The assay of BMMCs β-hexosaminidase release rate was performed using a previously described method [17], in which BMMCs (5 × 105 cells/ml, 0.5 ml) were prepared for culture in a 24-well plate with three replicate wells per group. The cells were washed twice and resuspended in 500 μl Tyrode's solution. Human SCF (50 ng/ml, PeproTech, USA), different concentrations of exosomes (50μg/well or 100μg/well), and 1μl DNP-IgE (1 mg/ml, Sigma, USA) were added to the different experimental groups for further analysis. The cells were incubated for 24 h, washed with Tyrode's solution, and the IgE group sensitized with DNP-HA (500 ng/well, Sigma, USA) for 45 min. All groups were incubated in an ice bath for 10 min to end the reaction. After incubation, the cell supernatant from each well was collected and centrifuged at 450 g for 5 min. Then, 50 μL of the supernatant was transferred to a separate well of a 96-well plate, followed by the addition of 50 μL of p-nitrophenyl-N-acetyl-beta-D-glucosaminide substrate (Aladdin, China). The plate was incubated at 37 °C for 60 min, and then 200 μL of stop buffer (400 mmol/L glycine, pH 10.4) was added to each well. The absorbance of each well was measured at 405 nm.
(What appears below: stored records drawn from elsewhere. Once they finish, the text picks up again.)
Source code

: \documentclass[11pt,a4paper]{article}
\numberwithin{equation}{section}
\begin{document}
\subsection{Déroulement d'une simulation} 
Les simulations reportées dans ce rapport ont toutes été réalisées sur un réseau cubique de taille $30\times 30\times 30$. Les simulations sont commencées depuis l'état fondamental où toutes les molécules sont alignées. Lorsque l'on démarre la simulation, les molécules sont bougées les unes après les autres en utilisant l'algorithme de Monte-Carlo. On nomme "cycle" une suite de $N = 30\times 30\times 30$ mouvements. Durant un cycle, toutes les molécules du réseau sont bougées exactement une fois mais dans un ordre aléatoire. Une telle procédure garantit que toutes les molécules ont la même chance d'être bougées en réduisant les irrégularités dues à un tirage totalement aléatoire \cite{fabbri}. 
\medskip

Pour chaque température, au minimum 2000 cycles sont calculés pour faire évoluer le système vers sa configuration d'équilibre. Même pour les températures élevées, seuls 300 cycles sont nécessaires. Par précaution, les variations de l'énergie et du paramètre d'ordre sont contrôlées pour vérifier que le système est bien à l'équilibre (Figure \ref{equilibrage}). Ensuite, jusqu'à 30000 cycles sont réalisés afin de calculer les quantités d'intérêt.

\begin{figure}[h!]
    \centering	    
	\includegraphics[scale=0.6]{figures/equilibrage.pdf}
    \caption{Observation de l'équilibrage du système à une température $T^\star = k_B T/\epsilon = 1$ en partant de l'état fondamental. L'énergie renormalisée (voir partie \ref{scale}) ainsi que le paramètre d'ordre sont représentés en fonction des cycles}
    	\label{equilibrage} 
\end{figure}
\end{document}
After discarding the supernatant, 100 μl of Triton X-100 (1%, Sigma, USA) was added to each well to fully lyse the cells at 37 °C for 30 min, after which the lysate was centrifuged at 10,000 × g for 30 min. Subsequently, the absorbance of the supernatant of the lysate was measured for each sample. The release rate (%) of β-hexosaminidase was calculated by dividing the absorbance of the supernatant by the absorbance of the cell lysate supernatant.

Cytokine array

We performed a cytokine antibody array using a mouse XL cytokine array kit (Cat. ARY028, R&D Systems, USA) following the instructions of the manufacturer. In brief, after treatment with 50 μg A549-derived exosomes or an equal volume of PBS for 24 h, the supernatant of BMMCs was collected, and the particulates were removed by centrifugation. Diluted supernatants (1:3) and the membranes in the kit were incubated on a rocking platform shaker at 4 °C overnight. After washing, the detection antibody cocktail was added to each membrane for one hour, followed by washing and addition of streptavidin–horseradish peroxidase for 30 min. After another round of washing and addition of Chemi Reagents Mix, immunoblot images were captured using a Tanon system, and the intensity of each spot was analyzed using Image J software.

Western blotting

Western blotting was performed as previously described. Briefly, exosomes and cell lysates were prepared using RIPA Lysis Buffer (Beyotime, China) supplemented with protease and phosphatase inhibitors (Bimake, USA). Proteins were separated by SDS-PAGE and transferred onto PVDF membranes. The membranes were blocked for 30 min in a blocking solution and incubated overnight at 4 °C with various primary antibodies (anti-TSG101, anti-Calnexin, anti-GAPDH, Abcam, USA; anti-CD81, Santa Cruz Biotech, Germany). After incubation with secondary antibodies for 1 h at room temperature, chemiluminescence detection was performed using the Omni-ECL™ Pico Light Chemiluminescence Kit (Epizyme Biotech, China).

Statistics

The statistical analysis was performed using SPSS 25.00, R (version 4.1.0), various R packages, and GraphPad Prism 8.0.2. The categorical variables were tested by the chi-square test. For continuous parameters, the t-test is used if the distribution is normal, and the Mann–Whitney U test if it is not normal. For all analyses, we defined statistical significance as p < 0.05.